* [Work instructions]
a) Answer these about the post on watching game replays, one line each:
(i) Around what ladder rating was the writer when they started playing ladder?
(ii) Up to about what ladder rating did the writer lose almost no games?
(iii) What kind of player was the writer mostly before playing ladder?
b) Write what comes next in the post about watching game replays, picking up after its final sentence.

* [Passage for review]
---

Hmm. @CorvathraNoob I think both sides of this are correct. I'll explain from my own personal experience.
Several months ago I decided to get into playing ladder. I was around ~900 ladder rating at the time iirc, which was massively underrated for me so I was winning basically every game even though each game I knew I was making massive and obvious mistakes. As long as I was able to leave each game knowing the huge mistakes I was making, I didn't bother watching the replay. I'm certainly not at the level of Arch or Turin for instance but my game knowledge and skill is still far better than a 900 rated ladder player's game knowledge, even at this time. I basically was just needing to get my muscle memory up to par with that in a game mode I never really played while coming from being mostly a Setoner.
I very quickly improved and I stopped making as many mistakes that were glaringly obvious to me in game. Up until I got up to about ~1300 ladder I basically didn't lose any games other than some purely cheesy cancer ones where I didn't adapt well or ones where I just completely messed up something basic for whatever reason - usually me first timing a map and not reading it correctly vs someone who played the map a lot.
Around this time I ran into a problem. I was still making glaringly obvious mistakes that I recognized in game, but the issue is that these mistakes were getting harder for me to fix. Things like general map awareness, spending apm on the right things, not over/under ecoing (huge one for me atm, but I digress), and misreading new maps are all mistakes I was easily able to recognize in game but have proven hard for me to fix. These are muscle memory flaws I have and need to address. While I work on these though there are a thousand other flaws in my gameplay that I can address. But at this point I have to watch replays to actually address them.
A lot of those things I mentioned, and the thousand more things plaguing my gameplay, are all things that have a bunch of tiny components that watching replays now all helps me improve on. Yes I know in game I'm making mistakes, I'm actually frustratingly good at recognizing mistakes in game at this point. It's a bit depressing to play knowing I'm playing like pure shit every game but I'm digressing again. The issue is often times these mistakes are things that happened before I recognized them. They often are coming about from different sources than what I realized. Watching replays helps me with this. This long winded rant now brings me to my point.
If you're able to leave the game with an immediate, obvious, and small thing you can do better in the future and quickly improve on, then watching the replay might not be that helpful while you work on that. If the main errors you're seeing are more nebulous and take reworking your muscle memory and a lot of time and effort, then it's important to watch replays so you can keep making the smaller improvements while working on the big stuff that'll take time and experience.

---

* [Data supplied]
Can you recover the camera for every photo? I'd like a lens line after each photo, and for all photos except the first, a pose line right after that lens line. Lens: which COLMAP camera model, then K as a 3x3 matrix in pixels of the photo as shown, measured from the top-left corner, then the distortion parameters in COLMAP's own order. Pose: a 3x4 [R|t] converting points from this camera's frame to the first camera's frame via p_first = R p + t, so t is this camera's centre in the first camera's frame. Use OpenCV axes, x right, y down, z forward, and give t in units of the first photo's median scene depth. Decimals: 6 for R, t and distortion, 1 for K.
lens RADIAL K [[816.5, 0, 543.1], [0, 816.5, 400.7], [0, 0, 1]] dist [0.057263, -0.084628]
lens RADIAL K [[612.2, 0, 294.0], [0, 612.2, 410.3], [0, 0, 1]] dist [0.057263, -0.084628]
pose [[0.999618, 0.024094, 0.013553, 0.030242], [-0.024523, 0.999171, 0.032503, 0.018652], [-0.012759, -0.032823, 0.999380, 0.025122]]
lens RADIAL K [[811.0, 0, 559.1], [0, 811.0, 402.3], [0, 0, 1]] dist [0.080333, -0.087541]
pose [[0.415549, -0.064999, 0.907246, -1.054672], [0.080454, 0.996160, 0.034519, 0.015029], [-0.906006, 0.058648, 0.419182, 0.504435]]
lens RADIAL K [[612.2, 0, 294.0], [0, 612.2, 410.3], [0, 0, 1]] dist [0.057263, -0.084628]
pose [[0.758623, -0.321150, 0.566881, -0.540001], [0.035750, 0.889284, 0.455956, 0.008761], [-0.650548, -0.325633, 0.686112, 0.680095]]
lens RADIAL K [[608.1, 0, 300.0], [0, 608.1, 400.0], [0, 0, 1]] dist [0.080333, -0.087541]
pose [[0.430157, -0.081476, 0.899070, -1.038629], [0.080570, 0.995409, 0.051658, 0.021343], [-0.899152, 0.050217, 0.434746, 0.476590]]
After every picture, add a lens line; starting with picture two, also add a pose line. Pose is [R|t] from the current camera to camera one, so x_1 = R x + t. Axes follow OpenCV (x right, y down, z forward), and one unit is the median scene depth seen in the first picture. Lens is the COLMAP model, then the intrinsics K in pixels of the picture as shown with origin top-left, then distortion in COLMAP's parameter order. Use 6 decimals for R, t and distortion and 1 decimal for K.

---

* [Answers below]
a)
(i) About 900.
(ii) About 1300.
(iii) Mostly a Setoner.

b)
TL;DR: In my opinion people on both sides of this are correct, depending on which stage of ladder experience the player is in. If you can make easy and obvious improvements each game then watching replays might just take time away from making those improvements, if not then watching replays is important.
Edit: I am also coming from the perspective of someone who has played Supcom on and off since the first one came out in 2007. When I got into ladder earlier this year I had far more experience and game knowledge to call on than someone who is relatively new. A new player doesn't have this advantage, and therefore will most likely need to spend more time watching replays earlier on.
Edit part 2: Thought I'd give some more specific examples to illustrate my point using my comment about over/under ecoing. The over ecoing part isn't surprising to either myself or anyone who knows me: I'm a Setoner and ecoing is the name of the game there usually. The under ecoing is the more interesting one. One big reason that it happens is because I know I have a tendency to over eco, so I intentionally just try to make more and more units without ecoing to compensate - often times I'll go overboard there. However, outside of previous tendencies there were some glaring mistakes I was making leading to this happening that I had to use replays to discover. Lots of components here but the two big ones are: my early expansion was far too slow leading to me having less mass than I should early on, and two is that I didn't have enough engineers in the right places to get reclaim. I still have a lot of work to do, but I don't think I would have realized just how pathetically slow my expansion still was and that I was misplacing engineers as quickly as I did without replays. I knew the overall mistake, messing up eco, but couldn't identify all the components of it without replays.